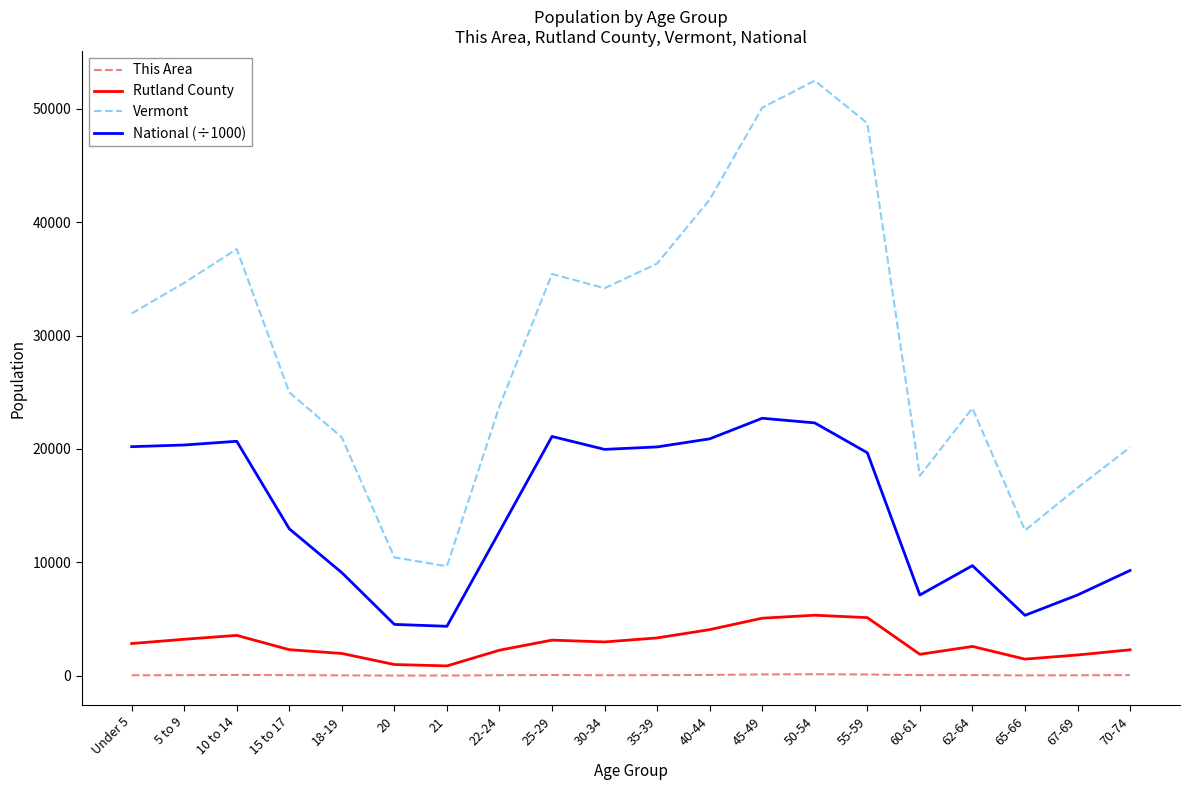

At which label is Vermont closest to 31072?

Under 5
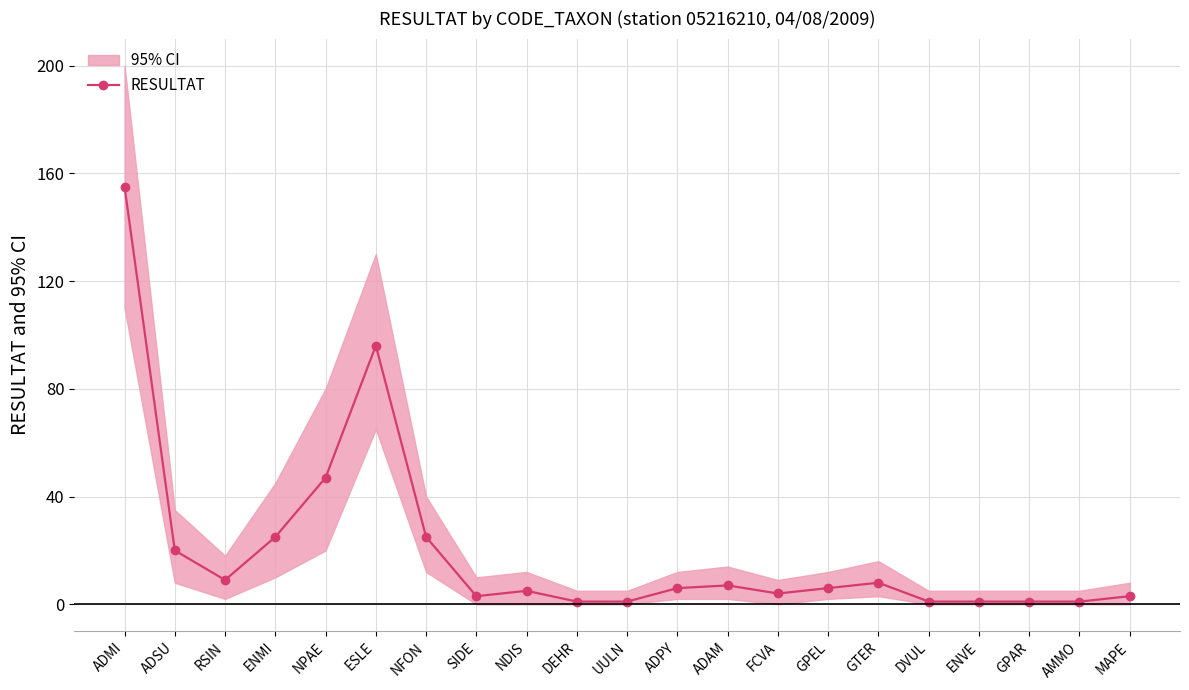

At which category does the data reach its first local valley?

RSIN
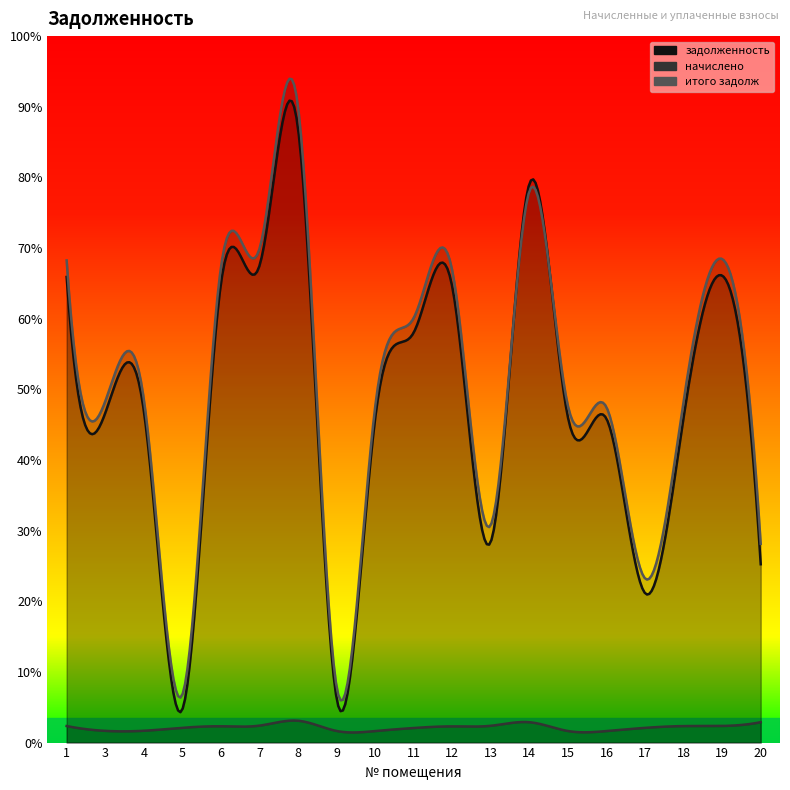

True or false: итого задолж has a value of 6537.7 at 15.

False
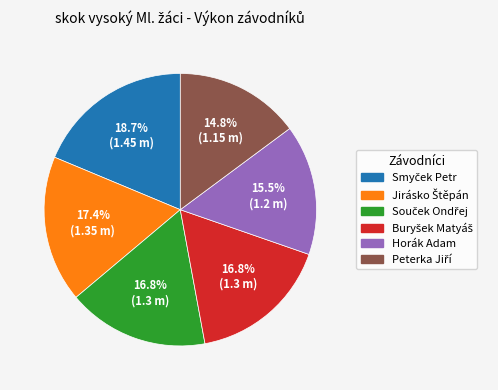

To the nearest percent, what is the difference between the largest and smallest slice percentages?

4%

ACTIVITY: Can you write out all of the data above again, switching "difference" to "gap" and keeping everything else the same? Leave out the picture lines.

RESPONSE:
At which label is Vermont closest to 31072?

Under 5

At which category does the data reach its first local valley?

RSIN

True or false: итого задолж has a value of 6537.7 at 15.

False

To the nearest percent, what is the gap between the largest and smallest slice percentages?

4%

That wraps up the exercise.